05 April 2008

Happiness is . . . somewhere

This morning I started reading The Geography of Bliss by Eric Weiner.  I am only on page 3 of the introduction, but he immediately struck me with his proclamation that:
. . . where we are is vital to who we are.

By 'where,' I'm speaking not only of our physical environment but also of our cultural environment.  Culture is the sea we swim in--so pervasive, so all-consuming, that we fail to notice its existence until we step out of it.  It matters more than we think.
AH-HAH!  It's as though he confirmed what I've suspected all along but was ashamed to admit.  Perhaps happiness isn't entirely inside us, and I shouldn't feel so guilty if it's difficult to maintain it in a city like, oh, say, Nashville.

Nashville is a unique animal with music, celebrity, and arts like L.A. and New York City, but this music is country music, and this city is in the South.  It has the perks of a metropolitan area while maintaining a community mentality.  As a child who grew up never wanting to fit in--never ever, no, not ever--I've found as an adult that not fitting in can be terribly lonely.

In high school, my efforts to distinguish myself caused my sister great angst.  She was a senior when I was a freshman.  At some point that year, I discovered yellow rain boots in a catalog.  At first I wanted red ones, but yellow boots symbolized to me the playfulness of childhood and a grand departure from anything that was in style.  I wore them to school on the sunniest of days, and considered it a worthy sacrifice to be laughed at because at least I was making people smile.  The year before, I had decided and declared to a friend that the purpose of life was to make people happy.  It wasn't to be happy, but it was to make others happy, which, I surmised, could only lead to self-fulfillment.  My sister did not appreciate this and cringed to have to claim me as part of her family.  Bless my friends for sticking by me!

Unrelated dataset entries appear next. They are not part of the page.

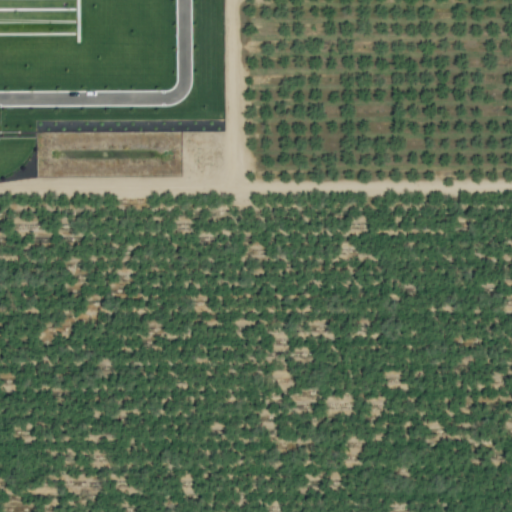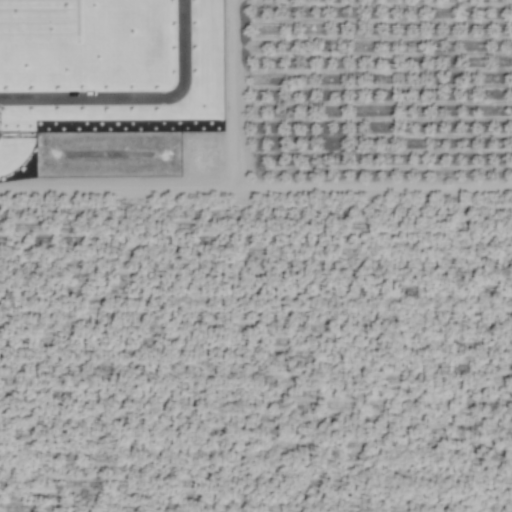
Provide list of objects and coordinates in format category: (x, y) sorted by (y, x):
road: (136, 100)
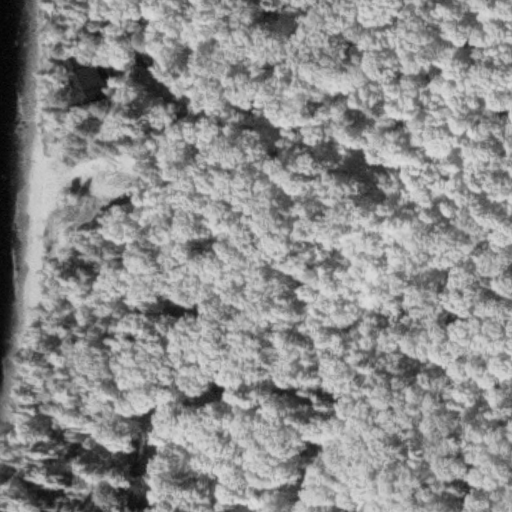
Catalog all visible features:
building: (167, 0)
building: (154, 61)
building: (99, 80)
road: (362, 140)
road: (473, 343)
road: (397, 360)
road: (309, 388)
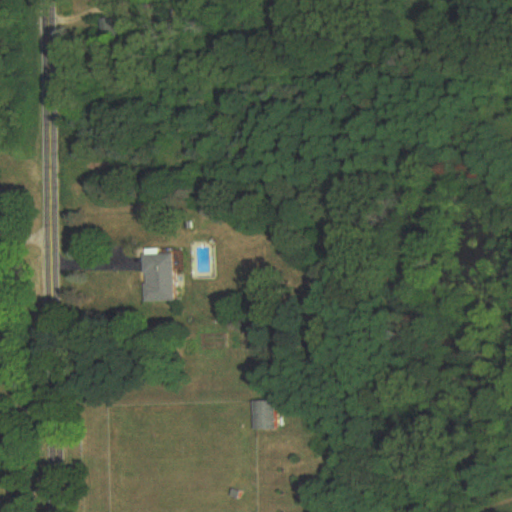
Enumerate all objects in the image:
building: (111, 30)
road: (53, 256)
building: (167, 279)
building: (268, 416)
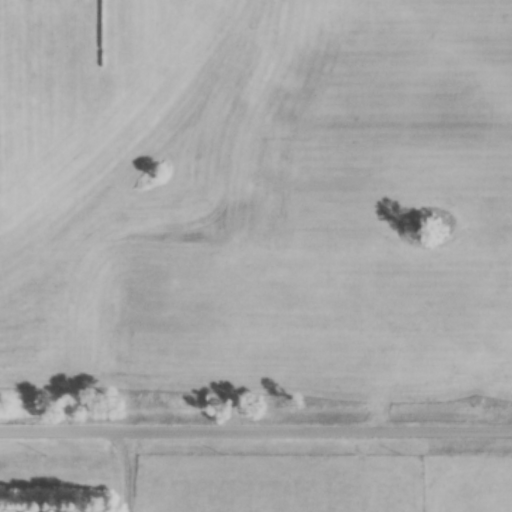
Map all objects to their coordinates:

Earlier this year, though, I was complaining to my husband that no matter how lofty the ideal of not caring what other people think may be, in a professional environment, one is ever-conscious of what other people think.  In my search for a new job and simultaneous longing for a promotion in my current, I became fixated on that point.  Since I had no money for new clothes, I did not look professional.  Finally, last Thanksgiving, I got up early and headed to Kohl's and Target for their ridiculous Black Friday sales and stocked up on a new professional-looking wardrobe.  I cut off my long hair to a more mature chin-length, and to my chagrin, the changes garnered much positive feedback at work.  It's like the show "What Not To Wear" on TLC: who can help but respect someone who appears to respect herself?  I wondered if I was selling out to fit in with an industry (publishing) that doesn't seem to want me in a city where exclusivity can be a painful segregator.  I'm not radically different -- no face jewelry, no visible tattoos, no real badge of originality.  I don't even know what my real complaint is, whether I'm more upset that I can't break out of the hippie-receptionist persona or that I can't break into the publishing arena.  It's probably knowing that I must do the former to accomplish the latter and not having the slightest idea how to do so.

My husband struggles in this city, as well.  He is a drummer, but not a country drummer.  Despite having contacts at one of the major labels in this city, the tight-knit music industry here prevents outsiders from cracking through its sugary candy shell.  To make things worse, because the city overflows with mediocre struggling musicians, it makes entry-level jobs scarce.  We both love many other things about Nashville, but we frequently question if this is the right city for us for our careers.

Thus I picked up Weiner's The Geography of Bliss at the library.  Whether it's my pioneer heritage or some escapist tendency, when opportunities seem to be exhausted in one place, I head for somewhere new.  Whether in a job or in a city, I need to feel that growth is possible and available.  I've lived in six states in my nearly 29 years, three since leaving home at 19.  After college, I interviewed for positions in Washington, D.C, and New York City, only to turn down the first job offer to interview and subsequently be rejected for the second.  My solution?  I began planning to get rid of my stuff to take a month-long bike trip up the East Coast, and I thought I'd find a job wherever I landed.  I prayed for a sign, and awoke the next morning to discover my bicycle had been stolen.  If not for that ominous happenstance, I might be living in Maine right now and not married to the love of my life.

At the other side of the spectrum, my husband's best friend, a painter, is making the last preparations for his move to San Miguel, Mexico.  There, he and his fiancee have found nothing but appreciation for their art, joie de vivre in the locals, and unfathomably reasonably-priced luxury.  My heart aches with envy; I just can't help it.  After years of struggling as artists in Charleston, South Carolina, they've found their heart's song in Mexico.

So will Weiner conclude that being in a location where what you value is available contributes directly to happiness?  Would I be much happier if I were in a town where true opportunity to fulfill my dreams exists?  I suspect it to be true.  It might be reassuring to think that if my husband and I found a culture that coincides with our natural mentalities, we might balance those internal and external happiness-stimuli.  On the other hand, if we didn't have the hope that happiness lies within us no matter our circumstances, we might never have a reason to make the most of whatever comes our way.